Dozens of current and former members of NSSC gathered recently for a banquet dinner and reunion. According to current Club President,
Dr. Cynthia Chou, every decade of Northbrook skating from 1950s to present day was represented. What was evident throughout the evening was the camaraderie and shared experience of the skaters, whether they were 9 or 91. 


What struck me the most, however, was the connection that ALL the skaters in the room, young and old, felt to each other — truly an unspoken lifelong bond that holds them together in a manner that is completely unique to this sport,” Chou said via email. 


The 91-year-old is
Chuck Burke, who is listed as a coach emeritus on NSSC’s website. When he returned to Chicago after skating in the 1952 Winter Games in Oslo, Norway, his home club was disbanding. He joined the fledgling NSSC, representing them in the 1956 Winter Games in Cortina d’Ampezzo, Italy, and he has been a commanding and nurturing presence around Northbrook ever since. 


He’s also the embodiment of the evolution of the sport of speed skating. In Cortina, he skated the 5,000m outside on a frozen lake, and those Games were not televised. In his heyday, Burke and his contemporaries jumped over barrels and even through flaming hoops to show their skill and ability.



Chuck was particularly interested in highlighting the differences between ‘then’ and ‘now,’ not just outdoor ice vs indoor, but also in the technology of the equipment — skates, blades, woolen jacket and pants vs skinsuits, and using mattresses for crash pads,” Chou said. 


Yet for all that has changed, the fundamentals of the sport have not, and Burke has a full lifetime of experience and knowledge about speed skating to share. He coached younger skaters well into the 21st century and is still known to share his wisdom when he stops by the rink. 



It is no surprise, then, that with such dedication, commitment and caring modeled for them, many of Northbrook’s most successful skaters have returned to the club as coaches for the newest generation of Northern Illinois speed skating hopefuls. 



What’s been amazing to me is how our current slate of coaches is entirely made up of Northbrook alumni giving back: Chuck Burke, Tom Anderson, Brian Hansen, Carl Buehler, Shani Davis, Eric Lapporte, Lydia Pappas and Carl Tatelli,” said Chou. 
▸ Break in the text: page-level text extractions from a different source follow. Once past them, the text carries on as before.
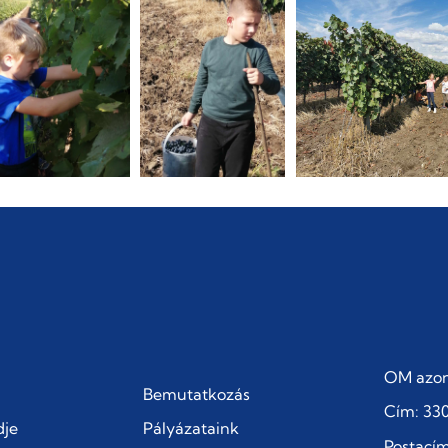
OM azon
Bemutatkozás
Cím: 330
dje
Pályázataink
Postacím:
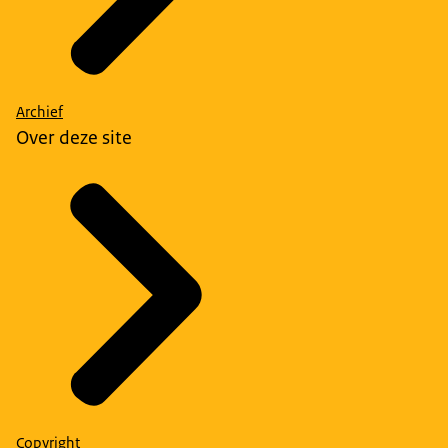
Archief
Over deze site
Copyright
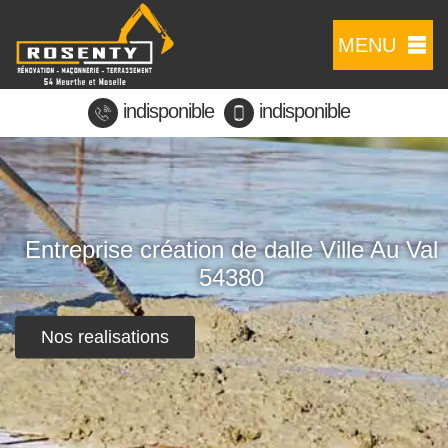
MENU
indisponible
indisponible
Entreprise création de dalle Ville Au Val
54380
Nos realisations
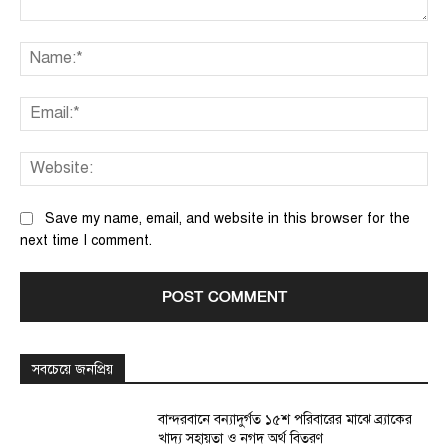
Comment:
Na
Ema
We
Save my name, email, and website in this browser for the
next time I comment.
সবচেয়ে জনপ্রিয়
বান্দরবানে বন্যাদুর্গত ১৫শ পরিবারের মাঝে ব্র্যাকের
খাদ্য সহায়তা ও নগদ অর্থ বিতরণ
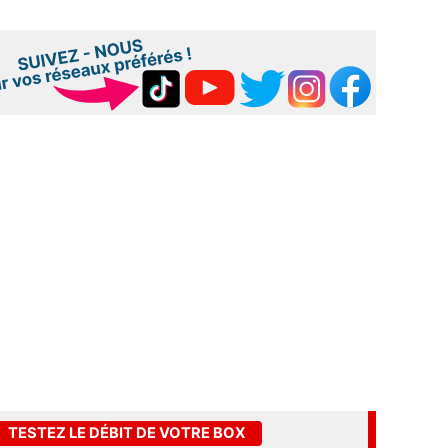
TESTEZ LE DÉBIT DE VOTRE BOX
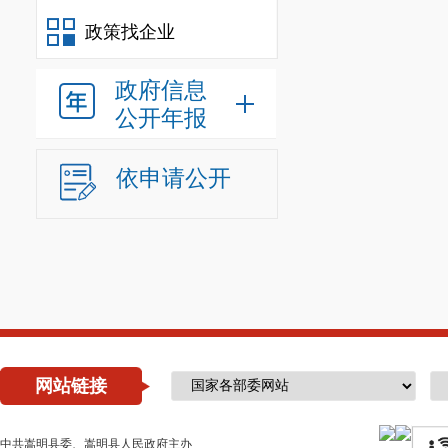
政策找企业
政府信息
公开年报
依申请公开
网站链接
中共嵩明县委、嵩明县人民政府主办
For Tamburrino, that dedication shows not only the impact that NSSC has had in the past, but why it has been able to keep going through the changing landscape of youth sports, with increased costs of ice time, specializing in sports at a young age and even more recently, the pandemic putting a strain on the sport.
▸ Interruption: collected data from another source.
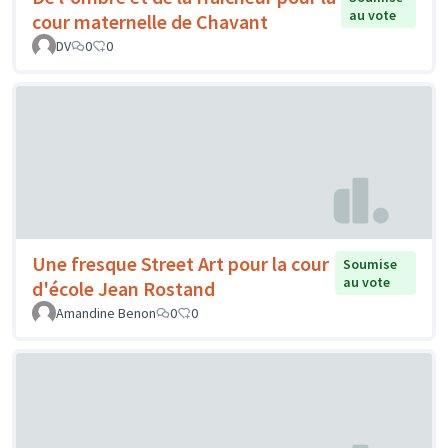
au vote
cour maternelle de Chavant
DV
0
0
Une fresque Street Art pour la cour
Soumise
au vote
d'école Jean Rostand
Amandine Benon
0
0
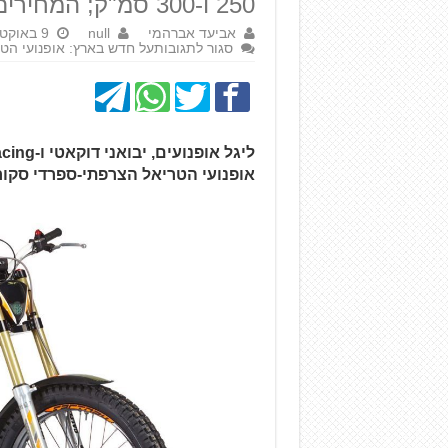
250 ו-300 סמ"ק; המחירים: החל מ-36 אלף ש"ח
אביעד אברהמי
null
9 באוקטובר 2017
סגור לתגובות
על חדש בארץ: אופנועי הט
אופנועי הטריאל הצרפתי-ספרדי סקור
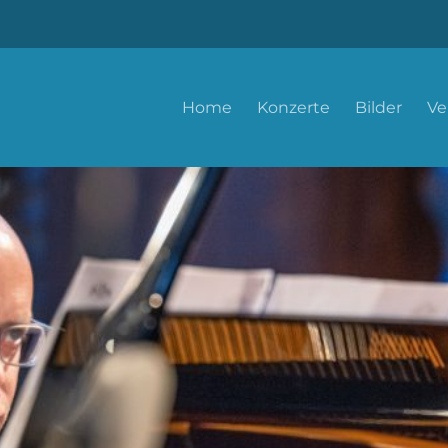
Home
Konzerte
Bilder
Ve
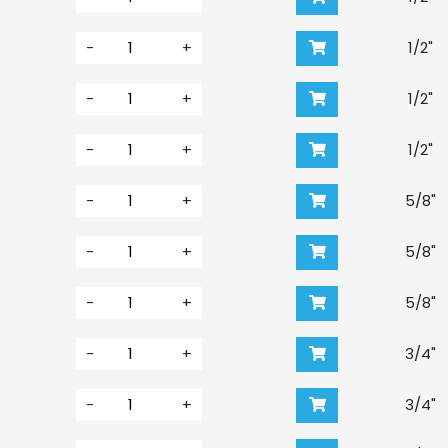
-
+
1/2"
-
+
1/2"
-
+
1/2"
-
+
5/8"
-
+
5/8"
-
+
5/8"
-
+
3/4"
-
+
3/4"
It’s hard when people retire from the sport and they move on and some of that institutional knowledge is lost,” Tamburrino said. “Northbrook exists because there have been enough people through the years that have remained engaged and contributed both their time, their knowledge and resources to make sure that the club remains vibrant.” 


NSSC runs as a non-profit. While Olympians and medals are what gain notoriety, the club has been sustained for so long through the dedication of volunteers, donors and parents. The reputation of the club keeps speed skating front and center as an option for kids in and around Northbrook and their “Learn to Speed Skate” classes regularly introduce the thrill of the sport to a new crop of skaters. 



Northbrook Speed Skating Club is celebrating all that it has achieved over the course of the past 70 years, but Chou and the rest of the NSSC board are always looking ahead to make sure more big milestones get to be celebrated in the future.



The club has a tremendous legacy in the shared experiences of the skaters and their families — which is far more important than the athletic achievements,” she said. “Recognizing that speed skating is a community, we are constantly developing new outreach programs and innovating ways to work together with other athletic organizations to elevate our athletes, while continuously working to bring new skaters into the Club. Above all, we strive to hold the highest standard of excellence in coaching so that proper technical instruction is given in order to pave the way for skaters to reach their best potential.